Major international banks have denied claims they are helping clients avoid tax by using complex offshore structures.
HSBC, Credit Suisse and the Royal Bank of Scotland-owned bank Coutts Trustees have been named in a list of lenders who have helped to set up structures which can make it hard for tax officials to pinpoint the flow of money.
This is according to the International Consortium of Investigative Journalists (ICIJ).
Its findings are based on more than 11 million documents from the Panama-based law firm Mossack Fonseca, which have exposed a series of schemes used by wealthy individuals.
The Panama Papers leak has revealed that more than 500 banks, including their subsidiaries and branches, registered nearly 15,600 shell companies with Mossack Fonseca, according to the ICIJ.
UK banking giant HSBC said it was working closely with authorities to combat financial crime and has put sanctions in place.
"Our policy is clear that offshore accounts can only remain open either where clients have been thoroughly vetted (including due diligence, 'Know Your Customer', source of wealth, and tax transparency checks), where authorities ask us to maintain an account for the purposes of monitoring activity, or where an account has been frozen based on sanctions obligations," a spokesman said.
Credit Suisse chief executive Tidjane Thiam said: "We do not condone structures for tax avoidance".
"Whenever there is a structure with a third party beneficiary we insist to know the identity of that beneficiary. We as a company, as a bank only encourage the use of structures when there is a legitimate economic purpose," he added.
Meanwhile, a spokesman for Coutts Trustees said the bank was committed to the highest standards when complying with regulation.

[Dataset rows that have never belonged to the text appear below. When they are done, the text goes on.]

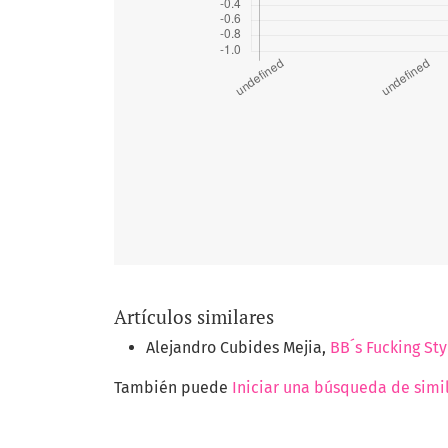
Artículos similares
Alejandro Cubides Mejia,
BB´s Fucking St
También puede
Iniciar una búsqueda de simi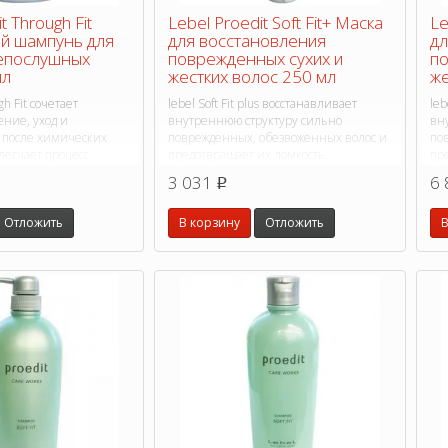
t Through Fit
Lebel Proedit Soft Fit+ Маска
Le
й шампунь для
для восстановления
дл
непослушных
поврежденных сухих и
по
мл
жестких волос 250 мл
же
 Fit сочетает
lebel Soft Fit plus восстанавливает
leb
ние, уход и
внутреннюю структуру сильно
вн
 после химических
поврежденных, обезвоженных волос и
по
легчает процесс
предотвращает их ломкость.
пр
т идеальную гладкость
3 031
6 
p
Отложить
В корзину
Отложить
В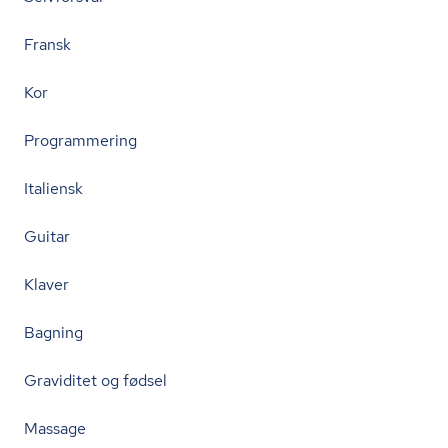
Fransk
Kor
Programmering
Italiensk
Guitar
Klaver
Bagning
Graviditet og fødsel
Massage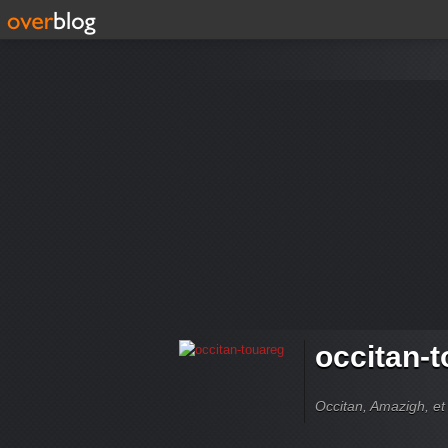
occitan-
Occitan, Amazigh, et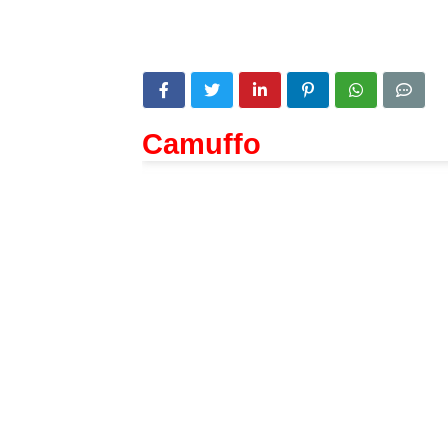
Camuffo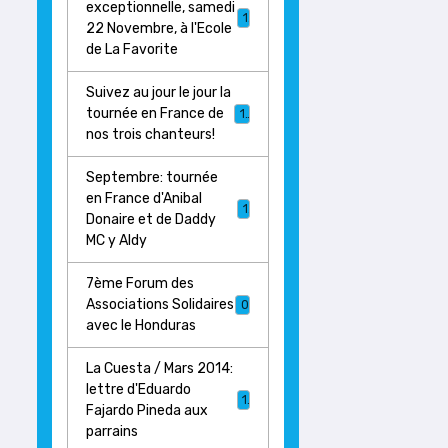
exceptionnelle, samedi
1
22 Novembre, à l'Ecole
de La Favorite
Suivez au jour le jour la
tournée en France de
17
nos trois chanteurs!
Septembre: tournée
en France d'Anibal
1
Donaire et de Daddy
MC y Aldy
7ème Forum des
Associations Solidaires
0
avec le Honduras
La Cuesta / Mars 2014:
lettre d'Eduardo
1
Fajardo Pineda aux
parrains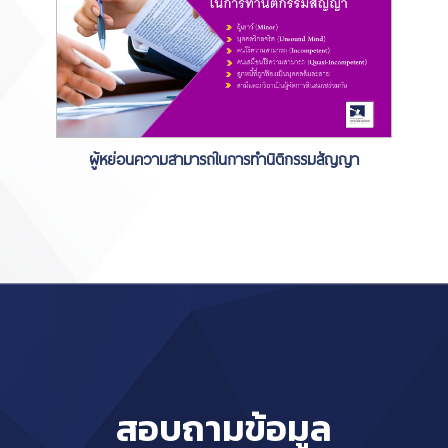
ผู้หย่อนความสามารถในการทำนิติกรรมสัญญา
สอบถามข้อมูล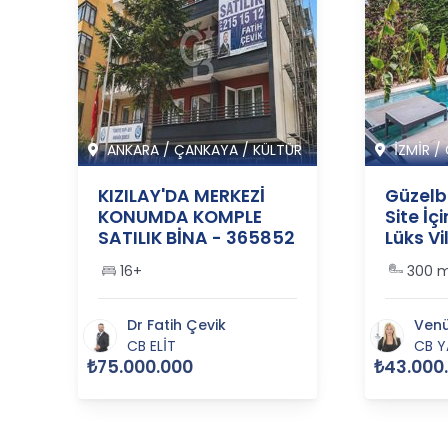
ANKARA
/
ÇANKAYA
/
KÜLTÜR
İZMİR
/
KIZILAY'DA MERKEZİ
Güzelb
KONUMDA KOMPLE
Site İç
SATILIK BİNA - 365852
Lüks Vil
36556
1
16+
300 
Dr Fatih Çevik
Venü
CB ELİT
CB Y
₺75.000.000
₺43.000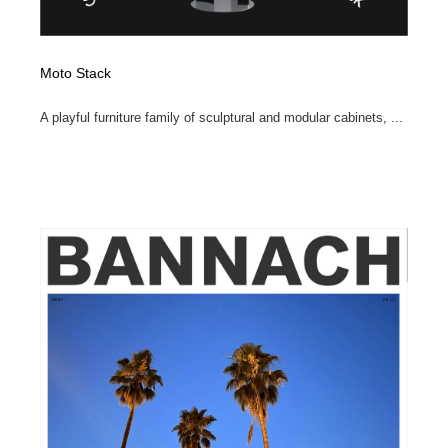
Moto Stack
A playful furniture family of sculptural and modular cabinets, ...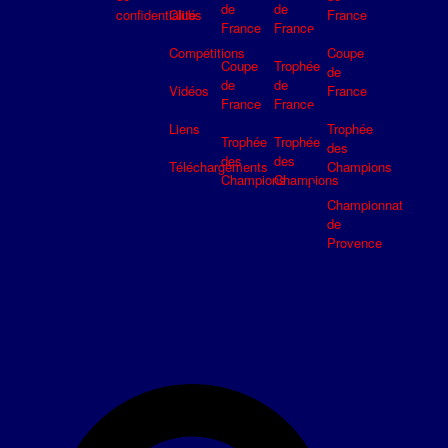
de
de
confidentialité
Clubs
France
France
France
Compétitions
Coupe
Coupe
Trophée
de
de
de
Vidéos
France
France
France
Liens
Trophée
Trophée
Trophée
des
des
des
Téléchargements
Champions
Champions
Champions
Championnat
de
Provence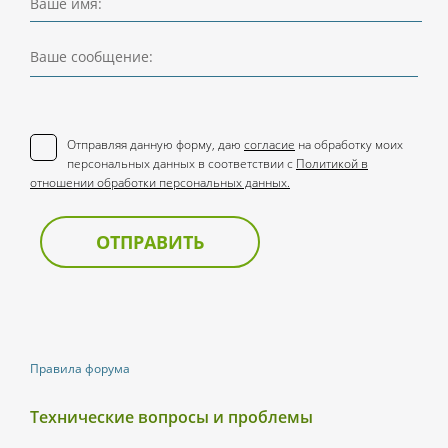
Ваше имя:
Ваше сообщение:
Отправляя данную форму, даю
согласие
на обработку моих
персональных данных в соответствии с
Политикой в
отношении обработки персональных данных.
ОТПРАВИТЬ
Правила форума
Технические вопросы и проблемы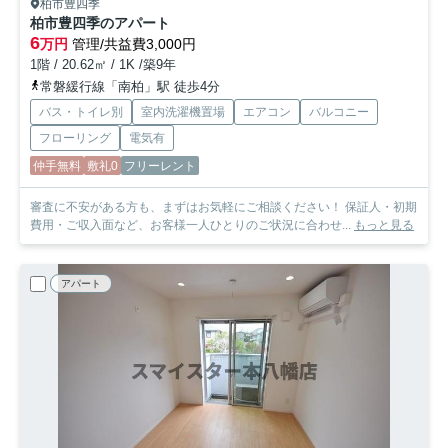
柏市豊四季
柏市豊四季のアパート
6
万円
管理/共益費3,000円
1階 / 20.62㎡ / 1K /築9年
常磐緩行線「南柏」駅 徒歩4分
バス・トイレ別
室内洗濯機置場
エアコン
バルコニー
フローリング
電気有
仲手無料
敷礼0
フリーレント
審査に不安がある方も、まずはお気軽にご相談ください！ 保証人・初期
費用・ご収入面など、お客様一人ひとりのご状況に合わせ...
もっと見る
アパート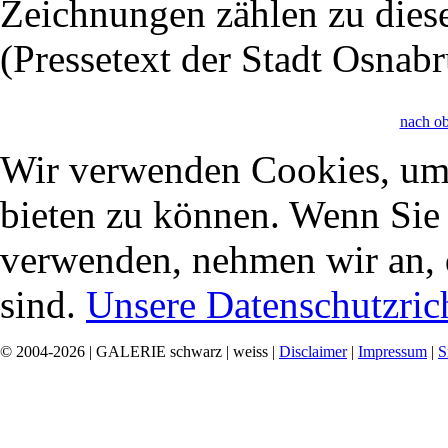
Zeichnungen zählen zu die
(Pressetext der Stadt Osnab
nach o
Wir verwenden Cookies, um 
bieten zu können. Wenn Sie f
verwenden, nehmen wir an, 
sind.
Unsere Datenschutzrich
© 2004-2026 | GALERIE schwarz | weiss |
Disclaimer
|
Impressum
|
S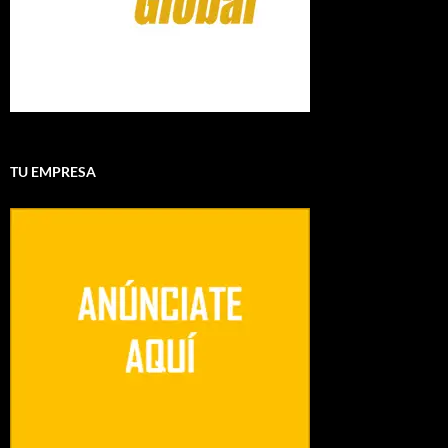
TU EMPRESA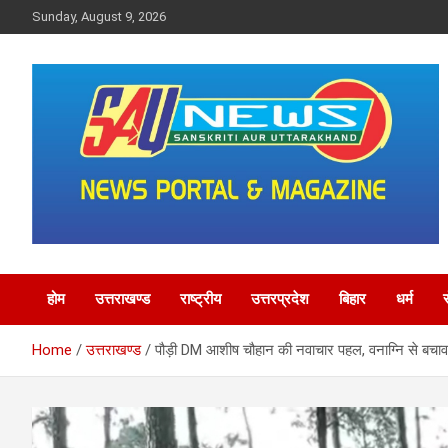
Skip
Sunday, August 9, 2026
to
content
saunewsnetwork
होम
उत्तराखण्ड
राष्ट्रीय
उत्तरप्रदेश
बिहार
धर्म
Home
उत्तराखण्ड
पौड़ी DM आशीष चौहान की नवाचार पहल, वनाग्नि से बच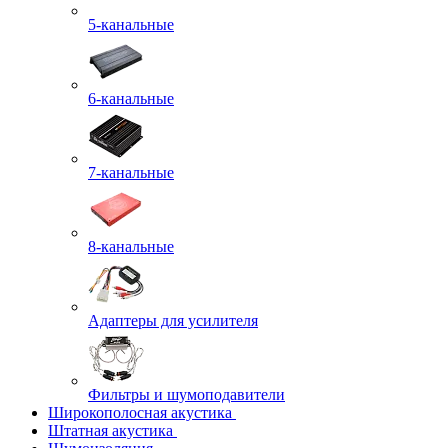
5-канальные
6-канальные
7-канальные
8-канальные
Адаптеры для усилителя
Фильтры и шумоподавители
Широкополосная акустика
Штатная акустика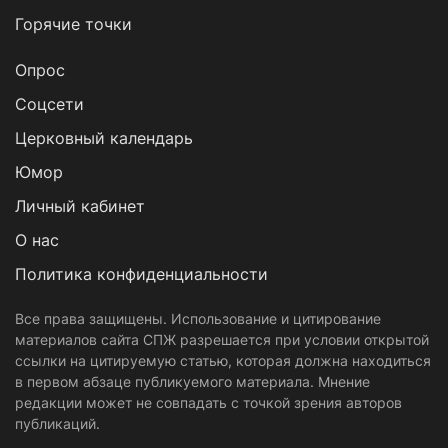
Горячие точки
Опрос
Cоцсети
Церковный календарь
Юмор
Личный кабинет
О нас
Политика конфиденциальности
Все права защищены. Использование и цитирование
материалов сайта СПЖ разрешается при условии открытой
ссылки на цитируемую статью, которая должна находиться
в первом абзаце публикуемого материала. Мнение
редакции может не совпадать с точкой зрения авторов
публикаций.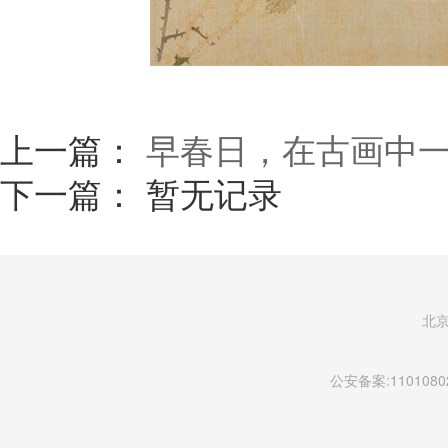
上一篇：
早春日，在古画中
下一篇： 暂无记录
北
公安备案:11010802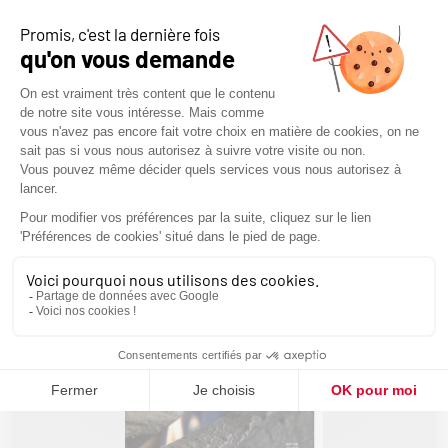
Bioéthanol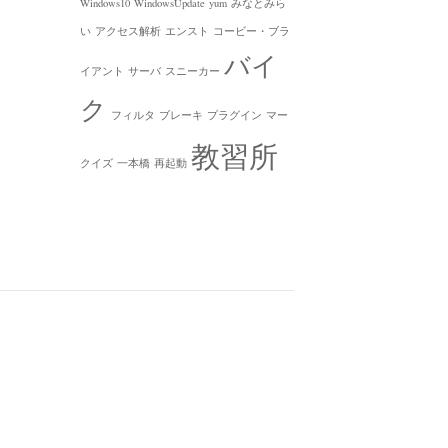
Windows10
WindowsUpdate
yum
みなとみら
い
アクセス解析
エンスト
コービー・ブラ
バイ
イアント
サーバ
スニーカー
ク
フィルタ
ブレーキ
プラグイン
マー
教習所
クイズ
一本橋
再起動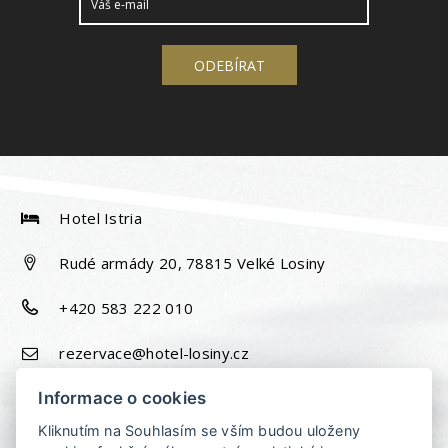
Hotel Istria
Rudé armády 20, 78815 Velké Losiny
+420 583 222 010
rezervace@hotel-losiny.cz
Informace o cookies
Kliknutím na Souhlasím se vším budou uloženy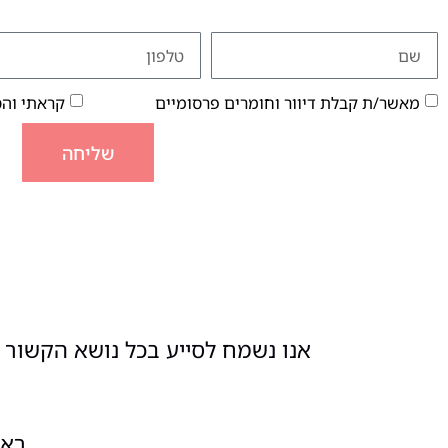
מאשר/ת קבלת דיוור וחומרים פרסומיים
קראתי וה
שליחה
אנו נשמח לסייע בכל נושא הקשור ל
ראשון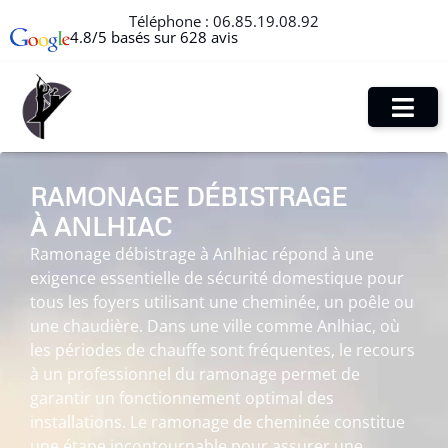
Téléphone :
06.85.19.08.92
4.8/5 basés sur 628 avis
RAMONAGE DÉBISTRAGE
À ANLHIAC
Ramonage débistrage à Anlhiac répond à une
exigence essentielle de sécurité domestique pour
tous les foyers utilisant une cheminée, un poêle ou
une chaudière. Dans une ville comme Anlhiac, où
les périodes de chauffe sont fréquentes, le recours
à un professionnel du ramonage permet de
garantir un fonctionnement optimal des
installations. Le ramonage de cheminée constitue
une étape incontournable pour assurer une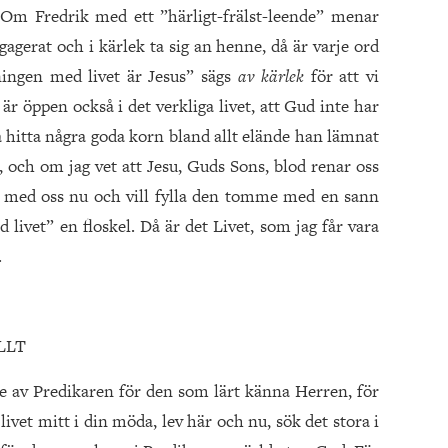
. Om Fredrik med ett ”härligt-frälst-leende” menar
agerat och i kärlek ta sig an henne, då är varje ord
ingen med livet är Jesus” sägs
av kärlek
för att vi
 är öppen också i det verkliga livet, att Gud inte har
ka hitta några goda korn bland allt elände han lämnat
, och om jag vet att Jesu, Guds Sons, blod renar oss
är med oss nu och vill fylla den tomme med en sann
 livet” en floskel. Då är det Livet, som jag får vara
.
LLT
 av Predikaren för den som lärt känna Herren, för
 livet mitt i din möda, lev här och nu, sök det stora i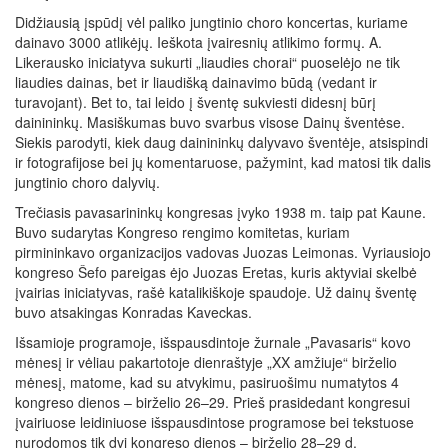
Didžiausią įspūdį vėl paliko jungtinio choro koncertas, kuriame
dainavo 3000 atlikėjų. Ieškota įvairesnių atlikimo formų. A.
Likerausko iniciatyva sukurti „liaudies chorai“ puoselėjo ne tik
liaudies dainas, bet ir liaudišką dainavimo būdą (vedant ir
turavojant). Bet to, tai leido į šventę sukviesti didesnį būrį
dainininkų. Masiškumas buvo svarbus visose Dainų šventėse.
Siekis parodyti, kiek daug dainininkų dalyvavo šventėje, atsispindi
ir fotografijose bei jų komentaruose, pažymint, kad matosi tik dalis
jungtinio choro dalyvių.
Trečiasis pavasarininkų kongresas įvyko 1938 m. taip pat Kaune.
Buvo sudarytas Kongreso rengimo komitetas, kuriam
pirmininkavo organizacijos vadovas Juozas Leimonas. Vyriausiojo
kongreso Šefo pareigas ėjo Juozas Eretas, kuris aktyviai skelbė
įvairias iniciatyvas, rašė katalikiškoje spaudoje. Už dainų šventę
buvo atsakingas Konradas Kaveckas.
Išsamioje programoje, išspausdintoje žurnale „Pavasaris“ kovo
mėnesį ir vėliau pakartotoje dienraštyje „XX amžiuje“ birželio
mėnesį, matome, kad su atvykimu, pasiruošimu numatytos 4
kongreso dienos – birželio 26–29. Prieš prasidedant kongresui
įvairiuose leidiniuose išspausdintose programose bei tekstuose
nurodomos tik dvi kongreso dienos – birželio 28–29 d.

WWe require all clients to be tax compliant as a condition of receiving our products and services and take a risk-based approach to identify and prevent tax evasion that relies upon extensive anti-money laundering systems and controls, including the requirement to understand the source of clients' wealth," the spokesman said.
"The provision of trust and administration services is an entirely legitimate and key aspect of wealth management and succession planning," he added.